Tal como a Terra no apocalíptico tema de Tom Waits (“Earth Died Screaming”), as romarias dos Fuck Buttons morrem também aos berros - Andrew Hung faz questão de concluir as faixas com uma gritaria profundamente perturbada (e manipulada) que mais se assemelha a um sinistro telefonema feito para o INEM por parte de um sociopata que acabou de cobrir de ácido todos os presentes num supermercado de esquina. Por maior que seja a carga horrenda que isso confere ao cínico e incomodativo modo de estar dos Fuck Buttons, não deixa de servir também como pista favorável à interpretação do nome que identifica o duo britânico como termo vagamente literal: afinal, são escassos os botões pressionados aos teclados para que role montanha abaixo o redondo calhau de ruído, é declaradamente sexual o avanço do mesmo (e repetitivamente industrial como uma música dos Ministry) e, para mais, o clímax transparece em gritos extasiados de alguém com sérias dificuldades em conter-se. Depois disto, Street Horrrsing não escapa ileso a acusações que o confrontem com a sua tendência necrófila para flagelar sons obtusamente distorcidos posteriormente servidos na sua forma mais saturada e espessamente branca.

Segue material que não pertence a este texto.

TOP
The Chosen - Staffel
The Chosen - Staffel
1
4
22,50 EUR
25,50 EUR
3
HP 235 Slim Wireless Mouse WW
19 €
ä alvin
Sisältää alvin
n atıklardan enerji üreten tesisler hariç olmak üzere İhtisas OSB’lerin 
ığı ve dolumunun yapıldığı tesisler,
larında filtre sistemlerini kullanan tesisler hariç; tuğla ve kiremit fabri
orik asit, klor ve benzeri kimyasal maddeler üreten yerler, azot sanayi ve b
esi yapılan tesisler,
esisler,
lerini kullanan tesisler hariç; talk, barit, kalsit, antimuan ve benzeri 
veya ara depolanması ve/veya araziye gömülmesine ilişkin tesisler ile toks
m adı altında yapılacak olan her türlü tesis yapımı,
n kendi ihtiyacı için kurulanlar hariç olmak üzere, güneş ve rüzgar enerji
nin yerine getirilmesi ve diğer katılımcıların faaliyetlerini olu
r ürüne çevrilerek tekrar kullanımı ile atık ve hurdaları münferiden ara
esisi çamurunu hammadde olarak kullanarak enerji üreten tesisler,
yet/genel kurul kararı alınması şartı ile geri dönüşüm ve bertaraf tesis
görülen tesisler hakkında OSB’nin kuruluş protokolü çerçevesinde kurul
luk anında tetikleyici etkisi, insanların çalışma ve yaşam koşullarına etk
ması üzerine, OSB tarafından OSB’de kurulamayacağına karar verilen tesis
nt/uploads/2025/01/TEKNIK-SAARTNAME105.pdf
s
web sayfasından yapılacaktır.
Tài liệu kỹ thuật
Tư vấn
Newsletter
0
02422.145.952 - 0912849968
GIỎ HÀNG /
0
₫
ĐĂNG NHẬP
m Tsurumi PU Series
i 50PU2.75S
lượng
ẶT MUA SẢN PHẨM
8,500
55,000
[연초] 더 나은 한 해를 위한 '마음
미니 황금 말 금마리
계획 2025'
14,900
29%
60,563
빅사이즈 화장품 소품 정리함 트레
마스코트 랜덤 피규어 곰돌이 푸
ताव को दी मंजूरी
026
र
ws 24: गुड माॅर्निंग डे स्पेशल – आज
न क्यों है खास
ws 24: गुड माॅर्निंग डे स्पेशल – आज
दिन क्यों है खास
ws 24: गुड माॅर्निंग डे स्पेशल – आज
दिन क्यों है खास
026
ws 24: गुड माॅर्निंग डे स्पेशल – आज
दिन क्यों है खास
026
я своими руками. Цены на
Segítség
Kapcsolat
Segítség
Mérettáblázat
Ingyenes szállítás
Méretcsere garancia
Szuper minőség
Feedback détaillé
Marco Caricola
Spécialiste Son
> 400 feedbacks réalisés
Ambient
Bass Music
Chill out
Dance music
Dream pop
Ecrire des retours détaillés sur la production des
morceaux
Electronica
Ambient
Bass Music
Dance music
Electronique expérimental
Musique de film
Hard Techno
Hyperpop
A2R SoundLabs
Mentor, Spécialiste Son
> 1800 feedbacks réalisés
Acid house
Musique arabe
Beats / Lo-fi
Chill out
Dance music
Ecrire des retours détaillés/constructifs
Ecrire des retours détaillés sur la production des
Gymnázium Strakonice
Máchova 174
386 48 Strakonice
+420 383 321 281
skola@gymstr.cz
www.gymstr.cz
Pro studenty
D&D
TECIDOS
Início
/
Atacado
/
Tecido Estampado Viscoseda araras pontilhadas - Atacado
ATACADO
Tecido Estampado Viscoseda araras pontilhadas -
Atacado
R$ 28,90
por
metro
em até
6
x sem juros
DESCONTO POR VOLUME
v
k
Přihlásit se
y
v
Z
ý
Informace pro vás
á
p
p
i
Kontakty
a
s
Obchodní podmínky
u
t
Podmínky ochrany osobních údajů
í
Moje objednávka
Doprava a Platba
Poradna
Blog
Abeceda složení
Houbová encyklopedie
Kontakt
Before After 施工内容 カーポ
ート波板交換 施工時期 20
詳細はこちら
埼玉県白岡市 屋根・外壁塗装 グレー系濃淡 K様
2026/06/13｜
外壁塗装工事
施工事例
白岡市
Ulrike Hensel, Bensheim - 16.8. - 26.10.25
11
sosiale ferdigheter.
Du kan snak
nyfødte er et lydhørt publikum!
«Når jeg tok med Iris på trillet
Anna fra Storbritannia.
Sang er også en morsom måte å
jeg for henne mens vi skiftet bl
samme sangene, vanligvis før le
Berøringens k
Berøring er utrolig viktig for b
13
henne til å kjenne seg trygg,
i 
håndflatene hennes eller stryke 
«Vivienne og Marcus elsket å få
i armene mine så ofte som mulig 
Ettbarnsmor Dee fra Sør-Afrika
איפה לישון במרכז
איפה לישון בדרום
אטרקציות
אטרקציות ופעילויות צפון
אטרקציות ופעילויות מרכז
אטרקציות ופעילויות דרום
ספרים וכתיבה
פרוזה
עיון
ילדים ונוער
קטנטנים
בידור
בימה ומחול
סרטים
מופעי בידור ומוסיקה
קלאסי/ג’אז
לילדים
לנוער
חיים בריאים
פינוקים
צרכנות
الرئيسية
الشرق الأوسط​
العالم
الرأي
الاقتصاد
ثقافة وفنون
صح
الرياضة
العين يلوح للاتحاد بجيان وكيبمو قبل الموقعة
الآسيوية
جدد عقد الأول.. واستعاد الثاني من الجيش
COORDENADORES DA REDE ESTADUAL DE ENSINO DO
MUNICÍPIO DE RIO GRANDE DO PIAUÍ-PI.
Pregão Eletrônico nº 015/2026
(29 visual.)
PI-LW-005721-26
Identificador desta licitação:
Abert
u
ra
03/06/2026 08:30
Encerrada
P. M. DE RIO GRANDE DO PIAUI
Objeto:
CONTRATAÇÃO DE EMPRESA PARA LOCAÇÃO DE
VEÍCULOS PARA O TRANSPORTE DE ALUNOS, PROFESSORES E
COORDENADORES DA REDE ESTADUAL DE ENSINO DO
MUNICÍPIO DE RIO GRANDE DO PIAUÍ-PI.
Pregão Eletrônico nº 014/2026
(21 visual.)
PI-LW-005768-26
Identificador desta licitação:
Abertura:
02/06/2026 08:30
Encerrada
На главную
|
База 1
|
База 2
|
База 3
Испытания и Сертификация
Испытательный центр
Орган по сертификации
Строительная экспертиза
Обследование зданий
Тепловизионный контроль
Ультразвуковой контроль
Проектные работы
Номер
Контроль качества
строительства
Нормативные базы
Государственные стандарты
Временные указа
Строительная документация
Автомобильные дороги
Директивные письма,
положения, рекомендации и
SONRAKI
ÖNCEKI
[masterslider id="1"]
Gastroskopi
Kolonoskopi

Todo este imenso cenário mórbido – que finge um optimismo Disney nos seus títulos –parece-se muito com o que podia ser a selva tal como observada através dos olhos de um babuíno existencialista que viu a sua família morrer às mãos do progresso tecnológico. É bonito recordar que, em outros tempos mais ingénuos, o Super-Homem fez com que a sua amada voltasse à vida invertendo a rotação do globo terrestre. Os Fuck Buttons não foram capazes de tamanha faceta - medem forças com a inevitável perdição do som, oferecem uma aguerrida luta e perdem, como seria de esperar, a guerra. Street Horrrsing vale sobretudo por ser o depósito da proporção grandiosa de tudo isso.